To conduct the study, researchers in Turin, Italy recruited 17 patients who had been diagnosed with BMS and treated them with a full-plant cannabis extract daily for four weeks. Each dose consisted of one gram of the pharmaceutical extract diluted in 10 grams of olive oil.

“To date, no studies have provided evidence of a reliable and safe treatment for long-term management of BMS both in terms of symptom relief and quality of life,” the authors wrote

“This is, to the best of our knowledge, the first study analyzing the role of cannabinoids in the management of unresponsive BMS,” they added.

The rationale for the study and background on the medicinal attributes of cannabis were published in an international directory of research studies.

“Cannabis (Cannabis sativa, or hemp) and its constituents (in particular the cannabinoids) have been the focus of extensive research,” the listing for the study reads. “The plant’s behavioral and psychotropic properties are attributed to its content of this class of compounds, the cannabinoids, which are produced mainly in the leaves and flower buds of the plant.

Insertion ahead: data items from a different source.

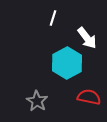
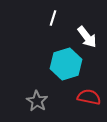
white arrow: moved 1 px up
cyan hexagon: moved 1 px left, 1 px down; rotated 12 degrees clockwise
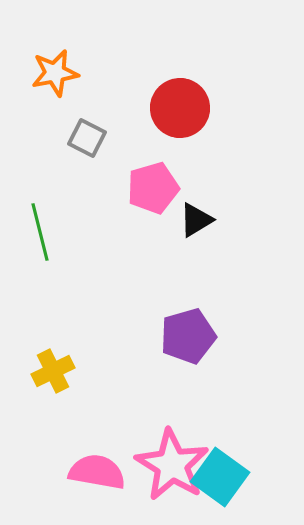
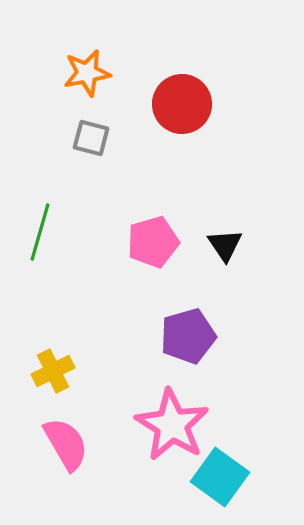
orange star: moved 32 px right
red circle: moved 2 px right, 4 px up
gray square: moved 4 px right; rotated 12 degrees counterclockwise
pink pentagon: moved 54 px down
black triangle: moved 29 px right, 25 px down; rotated 33 degrees counterclockwise
green line: rotated 30 degrees clockwise
pink star: moved 40 px up
pink semicircle: moved 31 px left, 28 px up; rotated 50 degrees clockwise
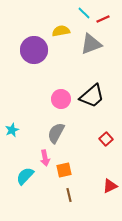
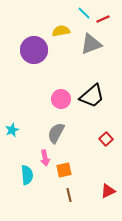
cyan semicircle: moved 2 px right, 1 px up; rotated 132 degrees clockwise
red triangle: moved 2 px left, 5 px down
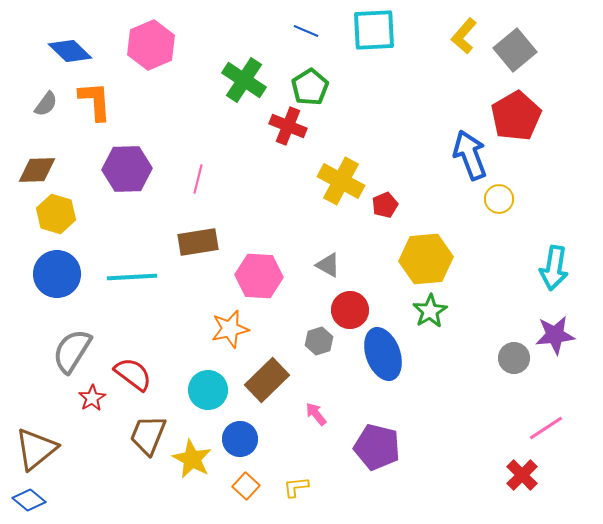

There are also non-psychoactive cannabinoids with several medicinal functions, such as cannabidiol (CBD), cannabichromene (CBC), and cannabigerol (CBG), and many others.”

Pain Intensity Tracked For Study

To gauge the effectiveness of the cannabis extract, researchers monitored the pain intensity in the test subjects, as assessed by four different clinical measurements. Levels of anxiety and depression were also considered, as were any adverse effects or unexpected effects reported by the study participants. Pain intensity was assessed before the study, after the experimental cannabis extract protocol had been administered, and during the succeeding 24 weeks.

“Subjects showed a statistically significant improvement over time in terms of a clinical remission of the oral symptoms,” the researchers wrote in the results of the study. “Levels of anxiety and depression also changed statistically, displaying a favorable improvement. No serious reactions were detailed. None of the patients had to stop the treatment due to adverse events.”

In their conclusion, the authors of the study reported that the treatment was safe and effective and called for more research on the subject.

“In this pilot evaluation, the C. [cannabis] sativa oil provided was effective and well tolerated in patients with primary BMS,” they wrote. “Further bigger and properly defined randomized controlled trials, with different therapeutic approaches or placebo control, are needed, however.”